Aktualisiert: 15.2.2023

Fischöl-Kapseln: Gefährliche Wirkung oder gesund?

Nach meinem Artikel über Krillöl, kommen mittlerweile täglich Leser auf mich zu und fragen nach dem besten Fischöl oder Alternativen zu Krillöl. Ich bremse sie dann meistens erst einmal: „Mooooment, wie ist überhaupt Dein Wissensstand zum Thema Fischöl?“

Denn den meisten ist zum Beispiel nicht bewusst, dass man Fischöl-Kapseln auf keinen Fall isoliert einnehmen sollte, wenn man von einer positiven Wirkung profitieren will. Das ist ein beliebter aber gleichzeitig gefährlicher Fehler. Warum und wieso, sowie die wichtigsten Hintergrundinformationen zu Fischöl erkläre ich hier.

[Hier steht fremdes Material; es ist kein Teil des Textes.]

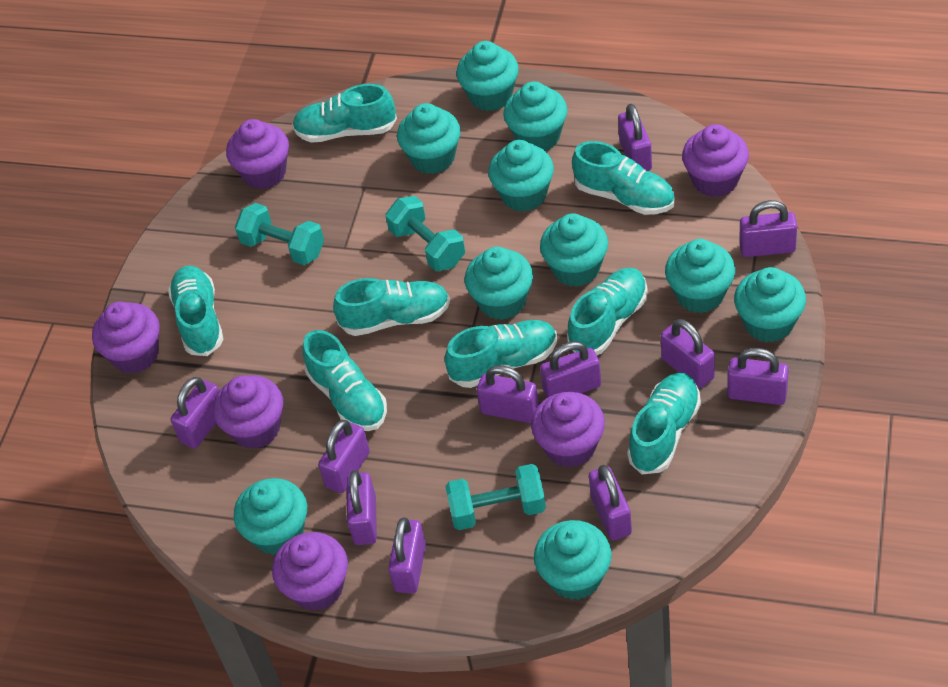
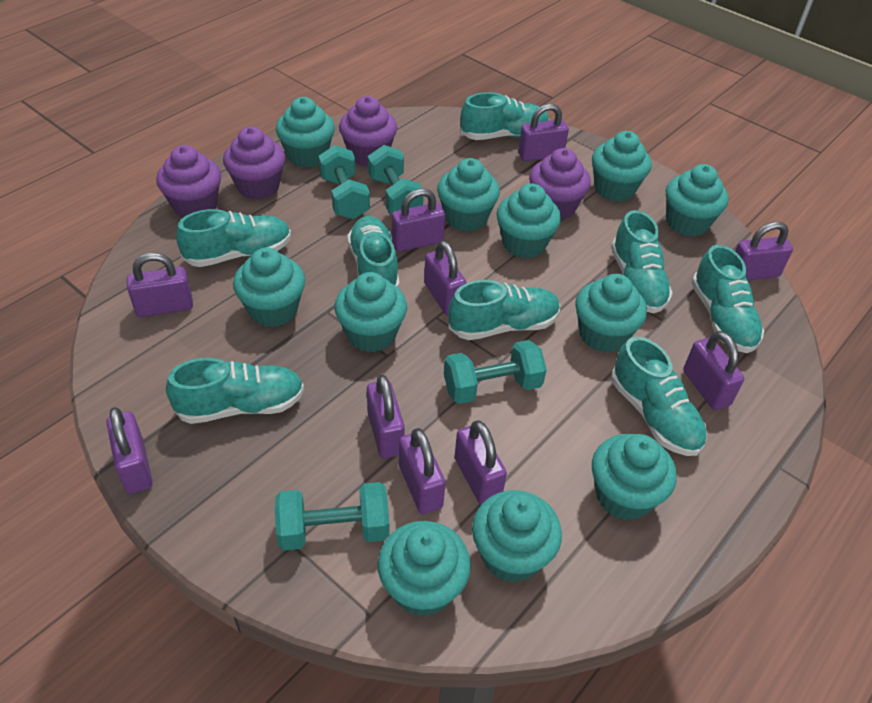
purple cupcake: [92,302,160,373] [213,375,283,449] [226,119,289,189] [272,532,348,611] [531,392,605,468] [682,124,749,197] = 6 -> [156,145,221,217] [223,127,285,200] [339,96,397,166] [529,148,591,220] = 4
purple padlock: [170,377,219,449] [318,420,370,493] [347,470,377,545] [388,518,426,594] [477,365,539,423] [540,341,601,398] [589,465,632,540] [618,104,652,171] [661,319,715,388] [727,348,789,405] [739,200,797,257] = 11 -> [106,407,153,494] [127,253,193,317] [367,375,405,458] [392,189,445,252] [399,428,445,514] [424,240,467,315] [455,420,507,505] [518,104,569,162] [683,331,744,410] [735,222,793,280] = 10
turquoise cupcake: [234,478,307,555] [397,103,461,174] [456,41,519,111] [465,247,533,320] [488,140,554,212] [503,81,567,151] [534,520,612,600] [540,213,608,287] [665,239,735,313] [734,267,806,342] = 10 -> [233,248,305,327] [276,97,335,168] [334,272,407,352] [378,521,471,617] [437,158,500,232] [472,490,562,583] [497,184,561,258] [575,274,647,353] [592,131,652,202] [592,434,677,520] [666,164,728,237] = 11
turquoise dumbbell: [235,203,324,265] [386,196,465,271] [445,464,546,530] = 3 -> [275,482,389,551] [319,145,370,219] [368,145,423,214] [444,340,547,404] = 4

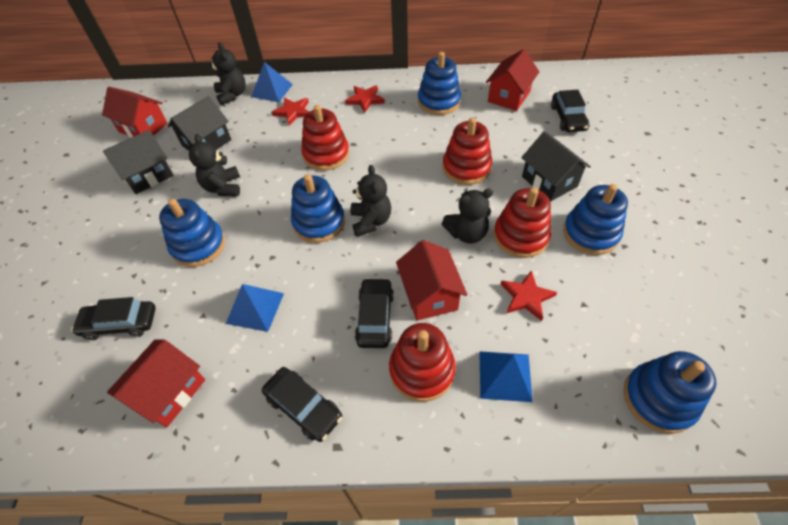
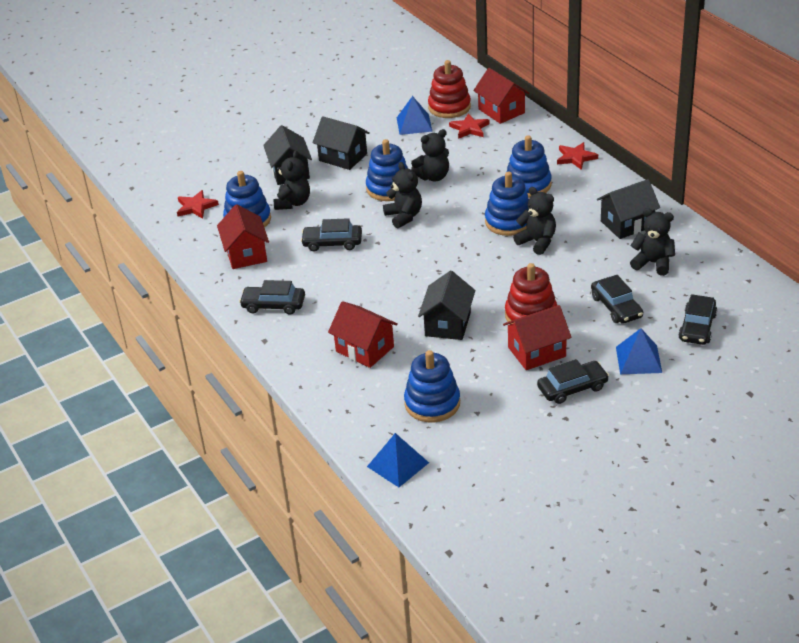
black car: [71,297,156,340] [262,367,342,442] [355,278,394,348] [551,90,589,132] = 4 -> [239,280,305,315] [301,218,362,251] [537,359,609,404] [591,275,643,324] [678,294,717,345] = 5
black house: [103,130,174,194] [168,96,231,151] [521,131,591,202] = 3 -> [263,125,312,185] [312,116,370,170] [418,271,475,340] [597,179,660,239] = 4
black teddy bear: [189,134,240,197] [209,42,246,105] [350,165,391,237] [442,188,493,243] = 4 -> [274,150,310,210] [383,162,422,229] [411,129,449,181] [513,187,556,255] [630,208,675,276] = 5
red stacking toy: [301,105,349,171] [389,323,456,402] [443,118,492,185] [494,187,551,258] = 4 -> [428,60,471,118] [505,263,557,324] = 2

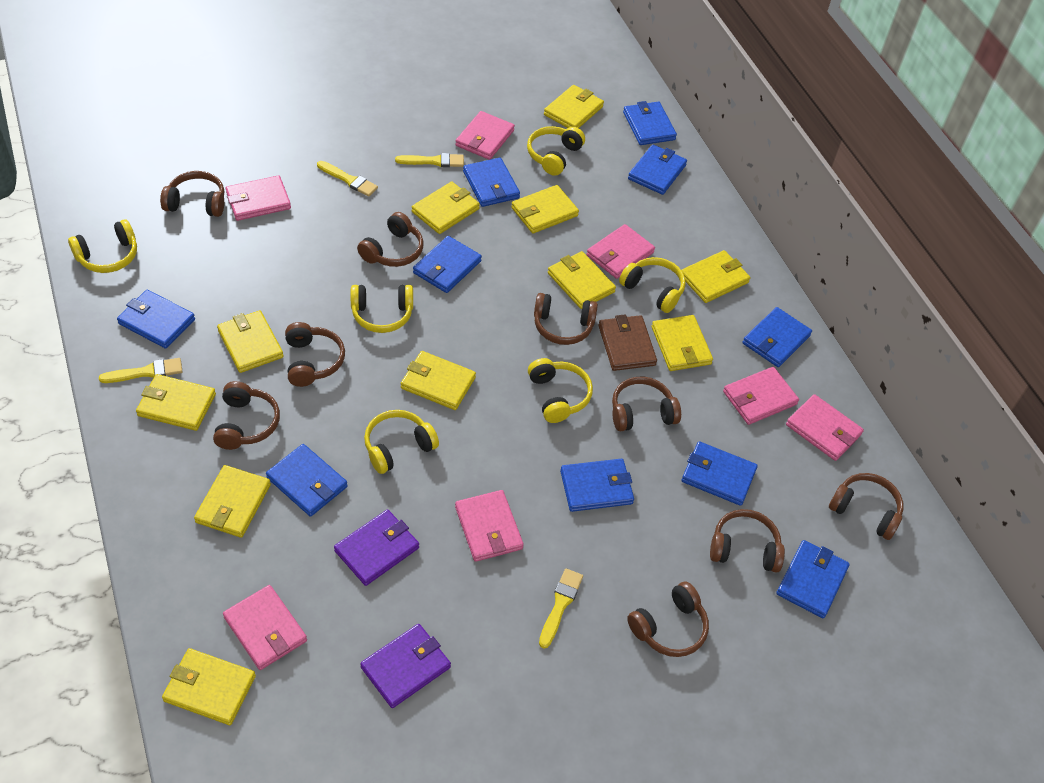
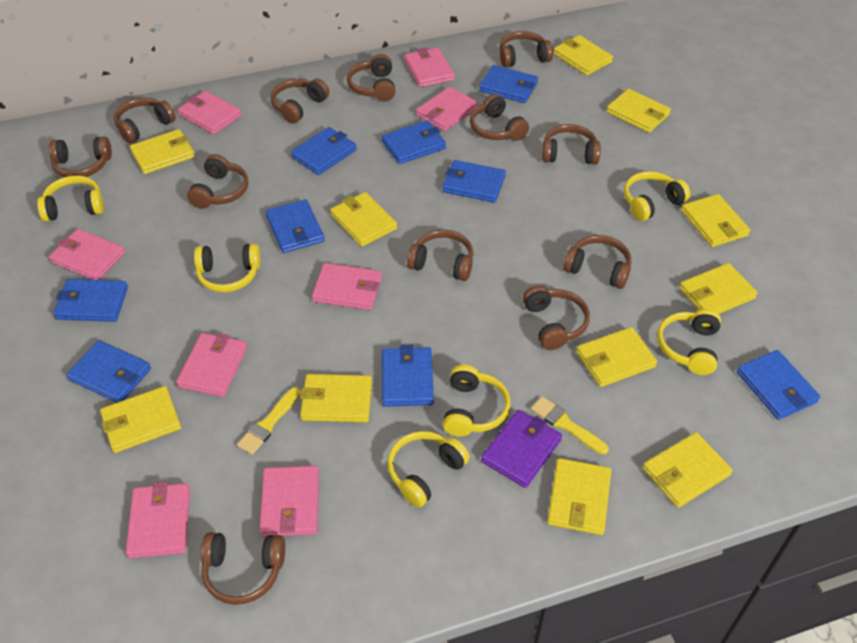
blue wallet: [117,290,195,349] [266,444,348,517] [413,236,482,293] [463,157,520,207] [560,459,634,512] [623,101,677,145] [628,144,687,195] [682,441,758,506] [743,307,812,367] [776,540,850,618] = 10 -> [53,279,128,322] [67,340,151,403] [266,199,325,253] [291,127,357,175] [382,120,446,164] [382,345,434,407] [442,160,506,203] [479,65,538,103] [737,350,820,420] = 9
brown headphones: [160,171,224,217] [213,381,280,450] [285,322,345,387] [357,212,423,267] [534,293,598,345] [612,377,681,431] [627,581,709,657] [710,509,785,573] [829,473,904,540] = 9 -> [49,137,112,177] [114,98,176,143] [187,154,248,209] [201,532,285,605] [271,79,329,124] [347,54,395,101] [407,229,474,281] [470,94,529,141] [499,31,553,67] [523,285,590,350] [542,124,601,165] [564,235,631,289] = 12
brown wallet: [598,314,657,371] = 1 -> none = 0
pink wallet: [223,585,307,670] [226,175,291,221] [455,111,515,160] [455,490,524,562] [587,224,655,279] [723,367,799,425] [786,394,864,461] = 7 -> [49,229,125,280] [126,482,190,558] [176,333,247,397] [178,91,242,135] [259,466,319,537] [312,263,382,310] [405,48,455,87] [416,87,478,131] = 8
purple wallet: [334,510,419,586] [360,624,451,708] = 2 -> [481,410,562,488] = 1
yellow brush: [99,358,183,383] [317,161,378,197] [395,153,464,167] [539,568,583,649] = 4 -> [237,387,301,455] [531,396,609,455] = 2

Die vielen Gesichter von Fischöl

Die Wirkung von Fischöl-Kapseln hat in Studien verschiedene Gesichter:

  • Fischöl-Kapseln verbessern laut einigen Studien zum Beispiel Triglyceride oder Cholesterin auf gesunde Werte.
  • Andere Studien haben gezeigt, dass Fischöl die Insulinsensitivität verbessern kann und wir dadurch weniger schlecht (wie soll ich es anders sagen?) auf Kohlenhydrate reagieren. Damit hilft es automatisch beim Abnehmen.
  • Wieder andere Studien haben gezeigt, dass es anabol wirkt, Testosteron steigern kann und beim Muskelaufbau hilft.
  • Fischöl-Kapseln sollen laut einigen Studien sogar bei Alzheimer, ADHS oder Depressionen helfen.

Die Frage ist, warum? Die Antwort besteht aus zwei Komponenten:

1) Die Fettsäure DHA ist die wichtigste Fettsäure in unserem Gehirn:

DHA ist in Fischöl-Kapseln enthalten und die wohl wichtigste Omega-3-Fettsäure. Über die Hälfte unseres Gehirns besteht aus Fetten und DHA macht bis zu 20% unseres gesamten Gehirns aus. Das Problem unserer heutigen Ernährung ist, dass wir zu viele Omega-6-Fettsäuren (n6) konsumieren. Diese teilen sich jedoch mit…

  1. kurzkettigen pflanzlichen Omega-3-Fettsäuren (n3) wie ALA oder
  2. der n3-Fettsäure EPA (ebenso in Fischöl enthalten)

Enzyme zur Synthese der langkettigsten n3-Fettsäure DHA. (Siehe: Omega-3-Fettsäuren) Durch unsere moderne n6-reiche Ernährung wird die Synthese von DHA gehemmt und wir leiden automatisch an einem DHA-Mangel. Auch zum Beispiel Insulinresistenz scheint die Umwandlungsrate für DHA zu reduzieren.

Das gefällt unserem Gehirn natürlich nicht so gut. Manche Wissenschaftler vermuten deshalb einen Zusammenhang zwischen dem weit verbreiteten chronischen Mangel an DHA und der Zunahme von Krankheiten wie ADHS oder degenerativen Erkrankungen des Gehirns wie Alzheimer.

2) Entzündungshemmend:

Genauso wichtig ist der zweite Punkt, der damit im direkten Zusammenhang steht. n6-Fettsäuren wirken entzündungsfördernd. Auf der anderen Seite ist DHA ein extrem wichtiger Baustein, damit der Körper Entzündungen „abschalten kann“.

Deshalb zeigten Fischöl-Kapseln in zahlreichen Studien eine entzündungshemmende Wirkung. Patienten mit Arthritis zum Beispiel könnten, laut einer Meta-Analyse von 23 verschiedenen Studien, die Einnahme von antientzündlichen Medikamente alleine durch Fischöl senken.

Die meisten genannten Vorteile scheinen aus dem entzündungshemmenden Effekt von Fischöl zu resultieren. Bei Depression haben Untersuchungen mittlerweile gezeigt, dass selbst diese Krankheit entzündungsbasiert ist, wie so viele verbreitete moderne Krankheiten. Deshalb ist ein Zusammenhang naheliegend.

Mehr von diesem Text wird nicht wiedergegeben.